Applying lean thinking to the maintenance of train bogies
FEATURE – A Dutch company that maintains and overhauls train bogies has realized that in order for lean to work, a focus on continuous learning must be established. Here is how they are trying to get there.
Words: Wouter Van Der Helm, Business Unit Manager, and Rianne in ‘t Hout, Quality Assurance Officer, Stork Railways Services; with Wiebe Nijdam, Director, Lean Management Instituut
First, the introductions: Stork’s Railway Services division entered the market in 2005 as an organization that maintains, overhauls and repairs e-machinery, bogies (wheels sets) and gearboxes. After a certain number of kilometers, a train must be checked and maintained, similar to what happens when we take our car in for servicing – even though it takes a bit longer to maintain a train.
A few years ago, in 2012, we won a contract to revise an entire fleet. It was a large project, and at the start it wasn’t as successful as we had hoped. We encountered delivery time and quality issues. We invited a consultancy firm to come in and teach us how to do things differently using lean methods – including the creation of workstations. These efforts allowed us to improve the quality and deliver the project on time.
When another big project came, we felt confident that the lean methods would help us to deliver it on time, within budget and with no issues. However, we encountered similar challenges and after some soul-searching we decided to reach out to the Lean Management Instituut and ask them to help us to improve the situation.
In the first meeting we identified the four biggest bottlenecks in our process to overhaul and fix a bogie:
- Disassembly;
- Blasting and painting;
- Overhauling of the electric motor;
- And mounting of a specific type of bearing.
This allowed us to focus our efforts in the areas that needed it most.
One of the main changes we implemented in disassembly was in the organization of the work. In the original system, a group of two people worked on the same wheel set throughout the process. We changed that, and created specialists for different parts of the process. It’s the same thing that Ford did back in the day.
We encountered some resistance internally as people were used to working to deliver the perfect project – being asked to complete just one step was a big change for them. We quickly found that breaking the work down into chunks that different people with different specializations could deliver led to a much higher quality. Our employees became more aware of the overall quality of the project: having to hand over their part of the work to the next colleague in line helped ensure they did everything properly.
We then moved on to the next bottleneck, realizing we had to find a way to speed up the blasting and painting process without compromising quality. We were experiencing waiting time in our production process, and therefore decided to go to see the supplier responsible for the painting of the trains (as this part of the work is outsourced). The frames and components would reach the supplier and because there was no clear process in place there, they would be painted whenever there was time to do it. If one came in at 3pm, for example, work on it wouldn’t start until the following day – at the earliest. To solve this problem, we established a simple and clear rule: the paint would have to dry at night, and the rest of the process would be built around that. There are now time slots when Stork has to deliver the train to the painter: the new fixed sequence ensures the painting is completed in three days and that we receive the train back early on Monday morning. What this change taught us is that you always need to look at what the process needs, without getting fixated on the way things have always been done.

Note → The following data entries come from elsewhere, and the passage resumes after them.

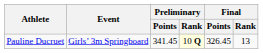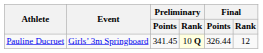Pauline Ducruet | Final / Points: 326.45 -> 326.44
Pauline Ducruet | Final / Rank: 13 -> 12
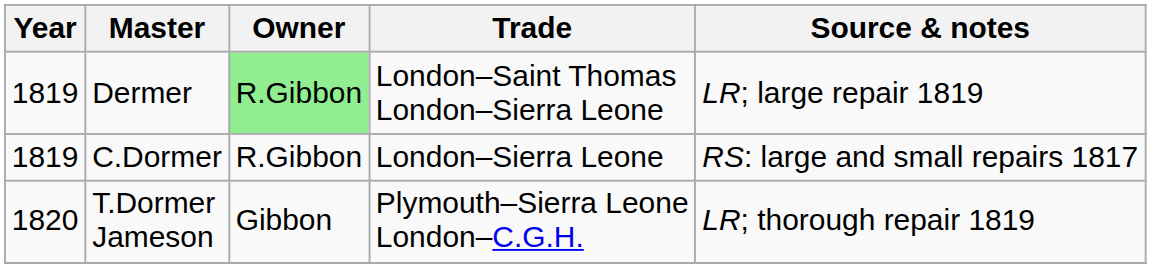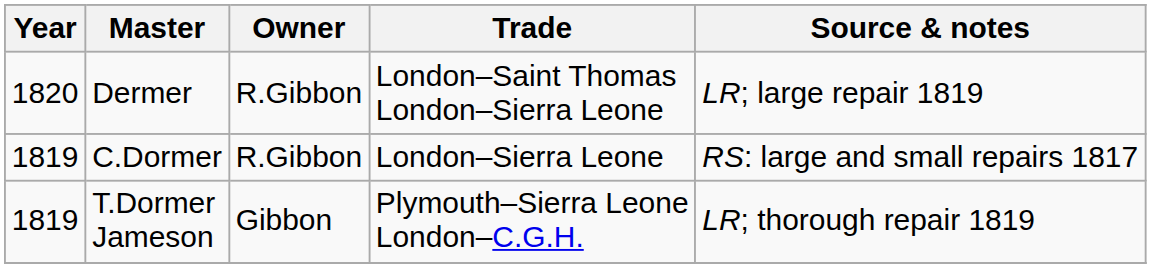Dermer | Year: 1819 -> 1820
Dermer | Owner: lightgreen background -> no background
T.Dormer Jameson | Year: 1820 -> 1819
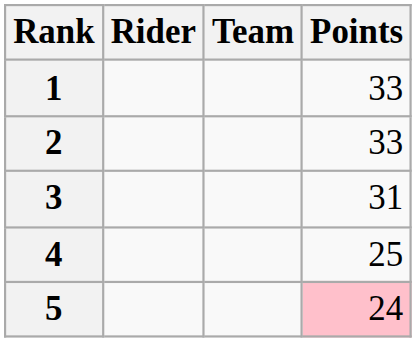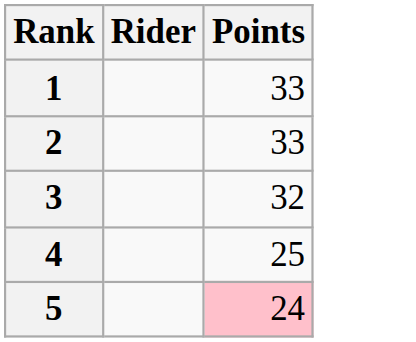- column: Team
3 | Points: 31 -> 32
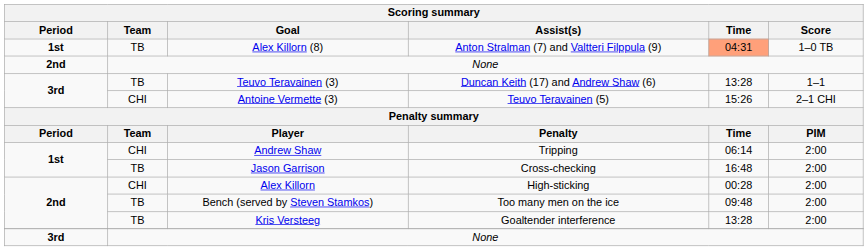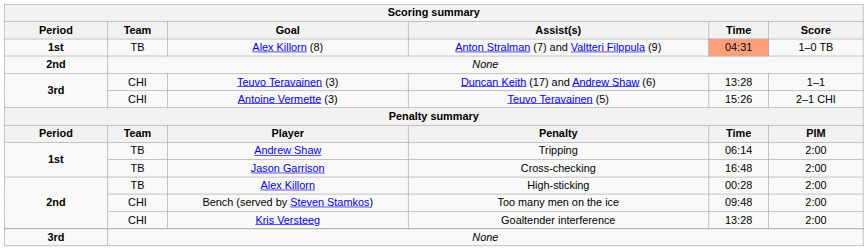Teuvo Teravainen (3) | Team: TB -> CHI
Andrew Shaw | Team: CHI -> TB
Alex Killorn | Team: CHI -> TB
Bench (served by Steven Stamkos) | Team: TB -> CHI
Kris Versteeg | Team: TB -> CHI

We also started working more closely with the department that overhauls the electric motors (using value stream mapping with them), and created a customized tool to disassemble the bearing that was causing us problems and mount it back on, which had a huge impact.
Overall, we decided to start structuring our work around eight-hour blocks. On Monday we do one part, on Tuesday we do another, and so on. Leveling the workload like this gives you a smaller part of process to manage at any given time – the most meaningful result in our performance was that the time it takes us to fully overhaul a wheel set has gone down from 7.1 weeks to 3.5 weeks.
Today we have a more stable process in place and we can manage demand more easily, which helps us to provide a better and more reliable service to our customers.
CHANGING A CULTURE, AND STILL STRUGGLING AT TIMES
Our lean journey has been a tremendous learning process. For example, we realized that in the past we have focused too much on the execution of what we had learned, rather than on the preparation needed to ensure it would work. While we have worked hard on process improvement, we still need to focus more on capability development, a necessary step to move forward. Now we get it, and we feel we have a more complete approach to our lean transformation: we have developed a common language, and vision of what our future should look like – and this is what sets the course for our lean work going forward.
All key people within Stork’s Railway Services have attended the Lean Practitioner Course, after which they have started to work on projects in different parts of the business.
While on the actual job we are encouraging people to take on one step of the process (depending on their specialty), we are also helping them to get a better understanding of the big picture and of how their part of the process fits into the overall work that needs to be done. We are also working hard to strike a balance between pushing lean improvements and asking people to take the initiative. This sounds good, but is a difficult thing to do.
The most critical lesson for us is that lean cannot be delegated, and that it is necessary to always work as a team towards a common goal: continuous learning.